[Text extracted page by page]
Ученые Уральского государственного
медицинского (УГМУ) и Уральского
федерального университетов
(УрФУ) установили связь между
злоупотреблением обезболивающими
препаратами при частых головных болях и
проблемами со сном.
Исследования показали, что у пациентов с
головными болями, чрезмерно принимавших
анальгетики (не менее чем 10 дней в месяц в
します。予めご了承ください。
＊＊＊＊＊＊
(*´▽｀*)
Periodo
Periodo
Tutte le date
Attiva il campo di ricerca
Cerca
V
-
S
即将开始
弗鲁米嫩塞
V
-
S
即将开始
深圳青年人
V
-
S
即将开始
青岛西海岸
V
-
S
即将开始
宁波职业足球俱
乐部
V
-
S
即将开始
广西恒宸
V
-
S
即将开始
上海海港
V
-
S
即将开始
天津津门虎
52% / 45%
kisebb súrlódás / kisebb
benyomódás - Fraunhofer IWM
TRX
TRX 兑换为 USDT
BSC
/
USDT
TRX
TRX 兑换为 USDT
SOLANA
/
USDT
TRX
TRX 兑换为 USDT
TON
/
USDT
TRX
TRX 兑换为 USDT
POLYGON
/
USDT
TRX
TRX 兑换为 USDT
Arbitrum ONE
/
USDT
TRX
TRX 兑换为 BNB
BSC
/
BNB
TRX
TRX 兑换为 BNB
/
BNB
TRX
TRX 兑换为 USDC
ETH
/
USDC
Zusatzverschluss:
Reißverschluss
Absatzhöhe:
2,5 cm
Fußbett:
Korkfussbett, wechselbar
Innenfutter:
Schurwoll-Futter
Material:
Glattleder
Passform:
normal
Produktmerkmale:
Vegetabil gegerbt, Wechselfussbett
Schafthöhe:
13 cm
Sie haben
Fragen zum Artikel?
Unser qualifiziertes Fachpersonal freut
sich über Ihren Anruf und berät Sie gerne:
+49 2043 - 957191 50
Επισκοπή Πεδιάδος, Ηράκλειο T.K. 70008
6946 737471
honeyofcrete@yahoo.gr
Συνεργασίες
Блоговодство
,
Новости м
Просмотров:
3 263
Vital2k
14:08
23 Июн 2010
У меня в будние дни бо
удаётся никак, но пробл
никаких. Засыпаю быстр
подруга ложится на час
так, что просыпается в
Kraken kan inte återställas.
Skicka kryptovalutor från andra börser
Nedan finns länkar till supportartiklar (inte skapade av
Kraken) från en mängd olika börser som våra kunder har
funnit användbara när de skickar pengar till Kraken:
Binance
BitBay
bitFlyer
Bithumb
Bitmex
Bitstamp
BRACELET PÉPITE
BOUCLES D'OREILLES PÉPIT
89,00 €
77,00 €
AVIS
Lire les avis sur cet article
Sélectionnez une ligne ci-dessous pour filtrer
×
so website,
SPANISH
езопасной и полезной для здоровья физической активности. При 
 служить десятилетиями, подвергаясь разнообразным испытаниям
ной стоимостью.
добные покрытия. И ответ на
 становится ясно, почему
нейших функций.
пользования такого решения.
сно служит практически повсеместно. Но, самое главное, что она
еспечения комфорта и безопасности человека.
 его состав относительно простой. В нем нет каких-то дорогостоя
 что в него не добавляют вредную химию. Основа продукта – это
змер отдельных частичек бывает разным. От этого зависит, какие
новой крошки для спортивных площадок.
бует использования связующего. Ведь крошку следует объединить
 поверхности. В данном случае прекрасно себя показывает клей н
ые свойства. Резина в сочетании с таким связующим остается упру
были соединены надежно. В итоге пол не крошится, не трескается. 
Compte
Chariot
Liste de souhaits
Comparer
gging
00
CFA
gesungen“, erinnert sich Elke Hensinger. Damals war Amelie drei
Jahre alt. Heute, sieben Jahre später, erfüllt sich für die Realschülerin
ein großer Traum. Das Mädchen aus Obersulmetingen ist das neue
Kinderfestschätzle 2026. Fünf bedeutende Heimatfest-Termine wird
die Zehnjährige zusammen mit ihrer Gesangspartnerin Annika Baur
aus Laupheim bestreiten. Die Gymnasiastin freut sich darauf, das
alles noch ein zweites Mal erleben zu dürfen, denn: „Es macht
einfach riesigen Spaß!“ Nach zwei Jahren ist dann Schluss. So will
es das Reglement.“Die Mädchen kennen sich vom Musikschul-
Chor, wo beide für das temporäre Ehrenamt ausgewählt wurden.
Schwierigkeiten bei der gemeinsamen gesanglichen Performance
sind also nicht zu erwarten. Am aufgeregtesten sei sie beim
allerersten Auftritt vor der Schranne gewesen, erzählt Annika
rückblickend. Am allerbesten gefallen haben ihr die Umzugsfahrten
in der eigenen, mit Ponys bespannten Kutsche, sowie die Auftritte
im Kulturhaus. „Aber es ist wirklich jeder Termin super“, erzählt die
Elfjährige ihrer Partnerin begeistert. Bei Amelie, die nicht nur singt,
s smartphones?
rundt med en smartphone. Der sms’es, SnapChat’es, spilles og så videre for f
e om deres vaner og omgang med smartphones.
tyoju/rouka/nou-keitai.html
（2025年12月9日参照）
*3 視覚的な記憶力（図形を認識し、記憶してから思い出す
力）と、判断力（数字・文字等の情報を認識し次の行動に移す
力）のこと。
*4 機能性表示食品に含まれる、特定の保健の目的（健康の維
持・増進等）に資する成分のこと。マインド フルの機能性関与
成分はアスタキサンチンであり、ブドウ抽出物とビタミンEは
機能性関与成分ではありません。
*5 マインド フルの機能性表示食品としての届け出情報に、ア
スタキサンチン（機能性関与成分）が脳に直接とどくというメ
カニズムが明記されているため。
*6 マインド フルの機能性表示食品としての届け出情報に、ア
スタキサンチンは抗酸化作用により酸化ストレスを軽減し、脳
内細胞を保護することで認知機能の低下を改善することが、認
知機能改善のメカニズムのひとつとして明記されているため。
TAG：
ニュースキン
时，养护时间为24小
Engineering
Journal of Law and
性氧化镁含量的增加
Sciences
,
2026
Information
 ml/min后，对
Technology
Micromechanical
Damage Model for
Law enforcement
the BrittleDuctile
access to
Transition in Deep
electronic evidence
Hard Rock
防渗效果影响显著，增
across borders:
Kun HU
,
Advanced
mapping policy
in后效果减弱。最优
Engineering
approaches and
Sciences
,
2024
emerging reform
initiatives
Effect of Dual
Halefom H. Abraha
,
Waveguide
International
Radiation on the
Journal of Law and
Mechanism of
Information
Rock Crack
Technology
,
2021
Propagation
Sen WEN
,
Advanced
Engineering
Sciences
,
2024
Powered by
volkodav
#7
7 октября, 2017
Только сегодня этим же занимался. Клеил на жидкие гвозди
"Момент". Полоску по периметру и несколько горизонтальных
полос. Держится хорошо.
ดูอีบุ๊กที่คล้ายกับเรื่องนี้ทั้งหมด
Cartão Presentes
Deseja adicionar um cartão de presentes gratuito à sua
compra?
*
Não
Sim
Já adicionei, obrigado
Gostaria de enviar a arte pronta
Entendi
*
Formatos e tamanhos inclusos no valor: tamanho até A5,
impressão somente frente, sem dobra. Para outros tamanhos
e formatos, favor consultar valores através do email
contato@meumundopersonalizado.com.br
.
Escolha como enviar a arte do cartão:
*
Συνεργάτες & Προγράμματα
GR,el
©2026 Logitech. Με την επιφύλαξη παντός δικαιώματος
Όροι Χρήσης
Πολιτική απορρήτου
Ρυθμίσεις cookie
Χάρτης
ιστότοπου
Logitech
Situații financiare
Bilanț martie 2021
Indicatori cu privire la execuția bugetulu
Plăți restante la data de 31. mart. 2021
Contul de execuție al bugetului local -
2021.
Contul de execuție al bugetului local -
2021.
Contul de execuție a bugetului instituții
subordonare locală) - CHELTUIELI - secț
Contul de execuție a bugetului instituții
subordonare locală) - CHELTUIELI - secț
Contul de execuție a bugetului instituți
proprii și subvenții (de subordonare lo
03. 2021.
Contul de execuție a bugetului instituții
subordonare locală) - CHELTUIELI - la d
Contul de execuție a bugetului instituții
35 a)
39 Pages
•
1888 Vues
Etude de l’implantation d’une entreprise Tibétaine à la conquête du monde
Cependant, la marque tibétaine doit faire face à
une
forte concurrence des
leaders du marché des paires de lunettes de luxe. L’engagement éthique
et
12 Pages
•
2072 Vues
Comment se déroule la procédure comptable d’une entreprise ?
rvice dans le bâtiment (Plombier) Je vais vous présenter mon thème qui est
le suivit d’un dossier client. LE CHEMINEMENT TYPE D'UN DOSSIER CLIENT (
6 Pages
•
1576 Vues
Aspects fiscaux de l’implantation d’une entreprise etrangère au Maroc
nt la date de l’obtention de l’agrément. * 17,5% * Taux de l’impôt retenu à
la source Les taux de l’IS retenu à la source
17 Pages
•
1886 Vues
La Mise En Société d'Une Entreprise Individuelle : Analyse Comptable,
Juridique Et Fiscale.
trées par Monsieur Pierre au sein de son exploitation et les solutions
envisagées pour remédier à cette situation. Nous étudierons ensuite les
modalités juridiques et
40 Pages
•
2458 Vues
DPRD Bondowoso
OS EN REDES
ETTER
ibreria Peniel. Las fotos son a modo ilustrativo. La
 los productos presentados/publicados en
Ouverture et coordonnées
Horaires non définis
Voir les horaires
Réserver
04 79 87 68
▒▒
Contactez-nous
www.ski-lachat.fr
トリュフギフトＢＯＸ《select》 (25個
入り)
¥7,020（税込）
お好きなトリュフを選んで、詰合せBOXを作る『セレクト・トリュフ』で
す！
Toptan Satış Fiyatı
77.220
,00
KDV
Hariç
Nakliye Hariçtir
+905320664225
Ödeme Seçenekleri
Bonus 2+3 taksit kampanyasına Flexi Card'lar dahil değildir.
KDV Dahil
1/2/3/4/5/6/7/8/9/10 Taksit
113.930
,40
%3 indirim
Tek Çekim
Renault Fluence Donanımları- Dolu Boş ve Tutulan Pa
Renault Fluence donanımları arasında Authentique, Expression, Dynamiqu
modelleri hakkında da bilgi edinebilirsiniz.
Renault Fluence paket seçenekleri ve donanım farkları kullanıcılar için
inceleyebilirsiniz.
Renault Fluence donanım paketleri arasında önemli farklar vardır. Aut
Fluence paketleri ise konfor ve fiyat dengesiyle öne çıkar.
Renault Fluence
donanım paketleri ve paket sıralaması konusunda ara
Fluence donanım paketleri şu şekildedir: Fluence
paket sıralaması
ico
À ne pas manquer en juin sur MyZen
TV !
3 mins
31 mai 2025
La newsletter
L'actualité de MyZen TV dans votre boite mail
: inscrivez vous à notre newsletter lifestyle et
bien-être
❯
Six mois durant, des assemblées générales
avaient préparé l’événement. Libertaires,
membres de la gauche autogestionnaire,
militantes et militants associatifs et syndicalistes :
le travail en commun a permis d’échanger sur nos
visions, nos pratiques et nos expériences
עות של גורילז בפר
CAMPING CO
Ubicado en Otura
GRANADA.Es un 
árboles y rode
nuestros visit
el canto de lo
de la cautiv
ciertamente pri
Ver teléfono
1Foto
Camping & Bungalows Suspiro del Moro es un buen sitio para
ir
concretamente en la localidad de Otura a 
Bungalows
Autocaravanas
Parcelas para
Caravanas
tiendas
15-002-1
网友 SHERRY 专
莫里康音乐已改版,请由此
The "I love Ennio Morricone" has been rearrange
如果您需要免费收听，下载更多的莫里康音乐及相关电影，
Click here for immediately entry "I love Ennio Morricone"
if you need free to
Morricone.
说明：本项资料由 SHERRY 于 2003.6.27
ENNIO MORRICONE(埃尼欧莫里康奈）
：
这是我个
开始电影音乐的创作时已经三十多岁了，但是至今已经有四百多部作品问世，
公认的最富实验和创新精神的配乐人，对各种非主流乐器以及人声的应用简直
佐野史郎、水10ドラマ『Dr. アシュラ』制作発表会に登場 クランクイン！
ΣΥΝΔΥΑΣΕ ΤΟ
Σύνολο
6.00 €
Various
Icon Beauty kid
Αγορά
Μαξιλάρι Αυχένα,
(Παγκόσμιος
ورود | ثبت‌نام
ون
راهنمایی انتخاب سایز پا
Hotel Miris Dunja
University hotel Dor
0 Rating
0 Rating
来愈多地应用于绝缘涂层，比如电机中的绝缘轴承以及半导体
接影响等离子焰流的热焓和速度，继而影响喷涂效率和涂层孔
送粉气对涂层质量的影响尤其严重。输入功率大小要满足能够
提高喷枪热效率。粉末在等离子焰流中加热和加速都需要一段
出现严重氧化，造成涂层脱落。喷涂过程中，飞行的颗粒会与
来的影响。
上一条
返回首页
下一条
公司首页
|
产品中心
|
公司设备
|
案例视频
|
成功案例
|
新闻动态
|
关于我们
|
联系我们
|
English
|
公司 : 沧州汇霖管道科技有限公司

## Problem
Retype the records from the first line through the line containing "Lire les avis sur cet article", both included, keeping every line unchanged.

## Answer to the problem
Ученые Уральского государственного
медицинского (УГМУ) и Уральского
федерального университетов
(УрФУ) установили связь между
злоупотреблением обезболивающими
препаратами при частых головных болях и
проблемами со сном.
Исследования показали, что у пациентов с
головными болями, чрезмерно принимавших
анальгетики (не менее чем 10 дней в месяц в
します。予めご了承ください。
＊＊＊＊＊＊
(*´▽｀*)
Periodo
Periodo
Tutte le date
Attiva il campo di ricerca
Cerca
V
-
S
即将开始
弗鲁米嫩塞
V
-
S
即将开始
深圳青年人
V
-
S
即将开始
青岛西海岸
V
-
S
即将开始
宁波职业足球俱
乐部
V
-
S
即将开始
广西恒宸
V
-
S
即将开始
上海海港
V
-
S
即将开始
天津津门虎
52% / 45%
kisebb súrlódás / kisebb
benyomódás - Fraunhofer IWM
TRX
TRX 兑换为 USDT
BSC
/
USDT
TRX
TRX 兑换为 USDT
SOLANA
/
USDT
TRX
TRX 兑换为 USDT
TON
/
USDT
TRX
TRX 兑换为 USDT
POLYGON
/
USDT
TRX
TRX 兑换为 USDT
Arbitrum ONE
/
USDT
TRX
TRX 兑换为 BNB
BSC
/
BNB
TRX
TRX 兑换为 BNB
/
BNB
TRX
TRX 兑换为 USDC
ETH
/
USDC
Zusatzverschluss:
Reißverschluss
Absatzhöhe:
2,5 cm
Fußbett:
Korkfussbett, wechselbar
Innenfutter:
Schurwoll-Futter
Material:
Glattleder
Passform:
normal
Produktmerkmale:
Vegetabil gegerbt, Wechselfussbett
Schafthöhe:
13 cm
Sie haben
Fragen zum Artikel?
Unser qualifiziertes Fachpersonal freut
sich über Ihren Anruf und berät Sie gerne:
+49 2043 - 957191 50
Επισκοπή Πεδιάδος, Ηράκλειο T.K. 70008
6946 737471
honeyofcrete@yahoo.gr
Συνεργασίες
Блоговодство
,
Новости м
Просмотров:
3 263
Vital2k
14:08
23 Июн 2010
У меня в будние дни бо
удаётся никак, но пробл
никаких. Засыпаю быстр
подруга ложится на час
так, что просыпается в
Kraken kan inte återställas.
Skicka kryptovalutor från andra börser
Nedan finns länkar till supportartiklar (inte skapade av
Kraken) från en mängd olika börser som våra kunder har
funnit användbara när de skickar pengar till Kraken:
Binance
BitBay
bitFlyer
Bithumb
Bitmex
Bitstamp
BRACELET PÉPITE
BOUCLES D'OREILLES PÉPIT
89,00 €
77,00 €
AVIS
Lire les avis sur cet article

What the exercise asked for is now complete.